What Amazon Does to Poor Cities - clebio
https://www.theatlantic.com/business/archive/2018/02/amazon-warehouses-poor-cities/552020/?single_page=true
======
garybro
A common theme I see with these articles is how "grueling" the work is. People
need some perspective on what grueling work is. I worked at a UPS hub during
college, where I'd load, unload, and sort the contents of trailers. What they
do seems pretty easy compared to what I did at UPS. Picking and packing orders
is a lot less grueling than unloading trailers full of 60 pound paper boxes,
or loading hundreds of packages an hour into outbound trailers (where if you
backed up too much you could shut down the entire line), or sorting over a
thousand packages an hour. None of us ever complained that the work was too
hard or grueling -- at best we just wanted another person in our trailer to
split the load with and BS with. I honestly miss that work; it's just too bad
I can't make as much doing that as working in tech.

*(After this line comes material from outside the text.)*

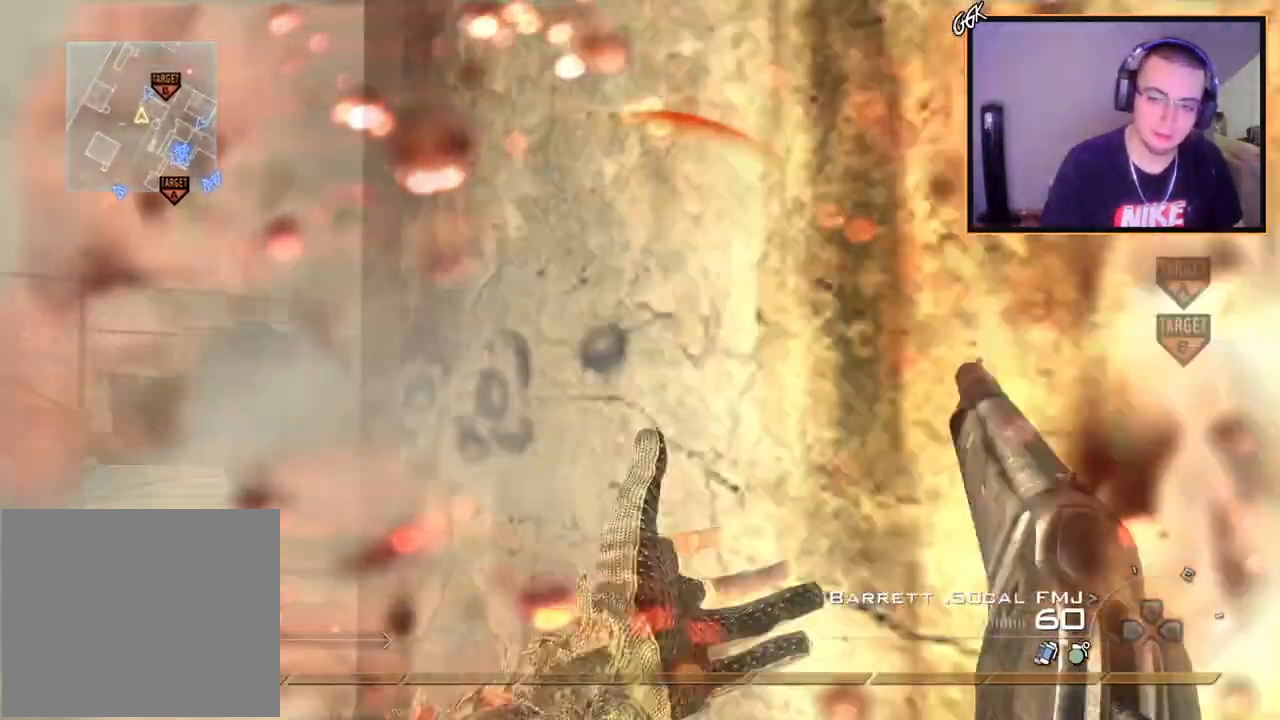
{"buttons": [], "left_stick": "center", "right_stick": "center", "events": [[83, "left_stick", "center"], [417, "CIRCLE", "up"]]}
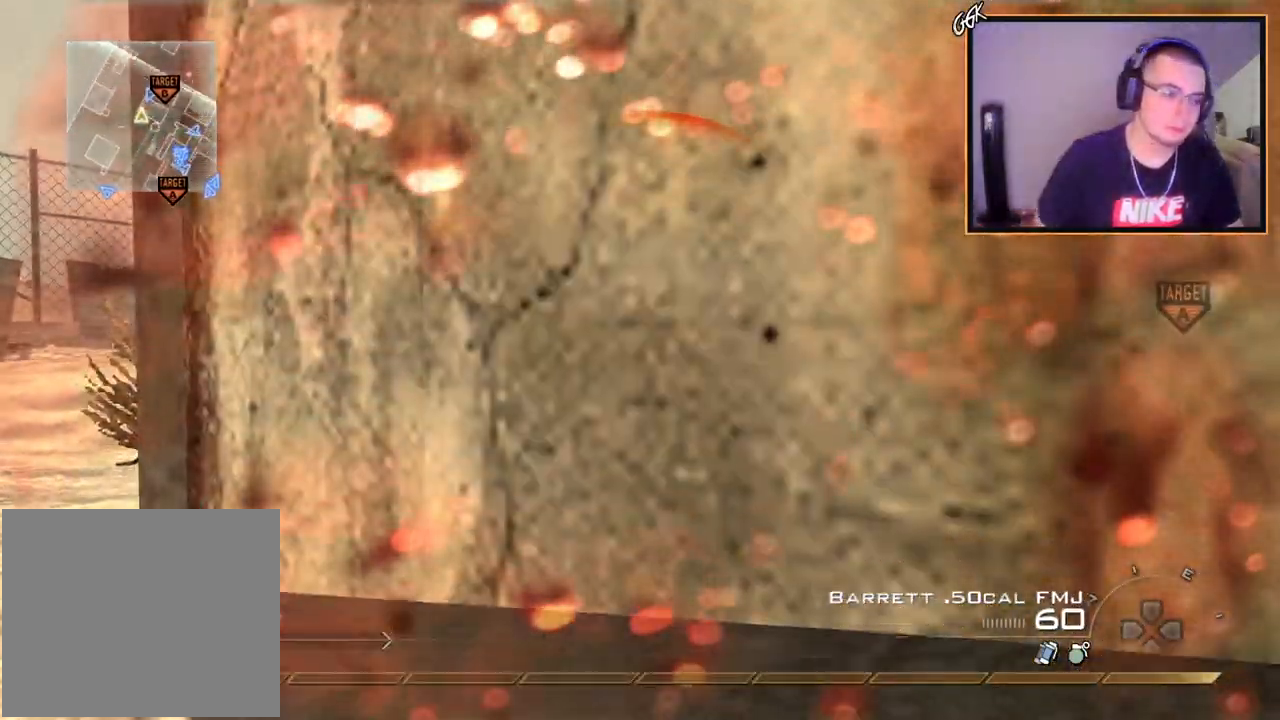
{"buttons": [], "left_stick": "center", "right_stick": "center", "events": [[267, "START", "down"], [417, "START", "up"]]}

Compare that to an Amazon fulfillment center, where from what I've seen they
walk a lot to pick packages (but even that's being automated away by Kiva
robots), put the contents into boxes, and load the boxes into trailers. Amazon
packages are relatively light compared to most business shipments of stuff
that went through UPS (which are usually things packed in bulk). Maybe it's
mind-numbing, but the horror stories about how physically grueling it is (save
for maybe when they weren't properly air conditioning the facilities) seem
overboard. Even then, there were days in the summer where I'd be unloading a
trailer that was baking in the sun all day, and we didn't get AC in there --
we just sweated it out and drank a lot of water.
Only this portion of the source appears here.